Task statement => Reproduce each of the following rows word for word.

Entries provided =>
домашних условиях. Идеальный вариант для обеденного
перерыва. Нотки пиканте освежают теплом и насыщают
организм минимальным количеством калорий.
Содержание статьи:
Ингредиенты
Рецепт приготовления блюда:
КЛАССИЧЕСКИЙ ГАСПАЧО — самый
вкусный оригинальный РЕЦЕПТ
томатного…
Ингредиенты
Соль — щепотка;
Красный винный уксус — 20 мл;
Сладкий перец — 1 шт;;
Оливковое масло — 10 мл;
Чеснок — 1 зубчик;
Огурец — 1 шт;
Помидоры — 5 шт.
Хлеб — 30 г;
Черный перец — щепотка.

Response =>
домашних условиях. Идеальный вариант для обеденного
перерыва. Нотки пиканте освежают теплом и насыщают
организм минимальным количеством калорий.
Содержание статьи:
Ингредиенты
Рецепт приготовления блюда:
КЛАССИЧЕСКИЙ ГАСПАЧО — самый
вкусный оригинальный РЕЦЕПТ
томатного…
Ингредиенты
Соль — щепотка;
Красный винный уксус — 20 мл;
Сладкий перец — 1 шт;;
Оливковое масло — 10 мл;
Чеснок — 1 зубчик;
Огурец — 1 шт;
Помидоры — 5 шт.
Хлеб — 30 г;
Черный перец — щепотка.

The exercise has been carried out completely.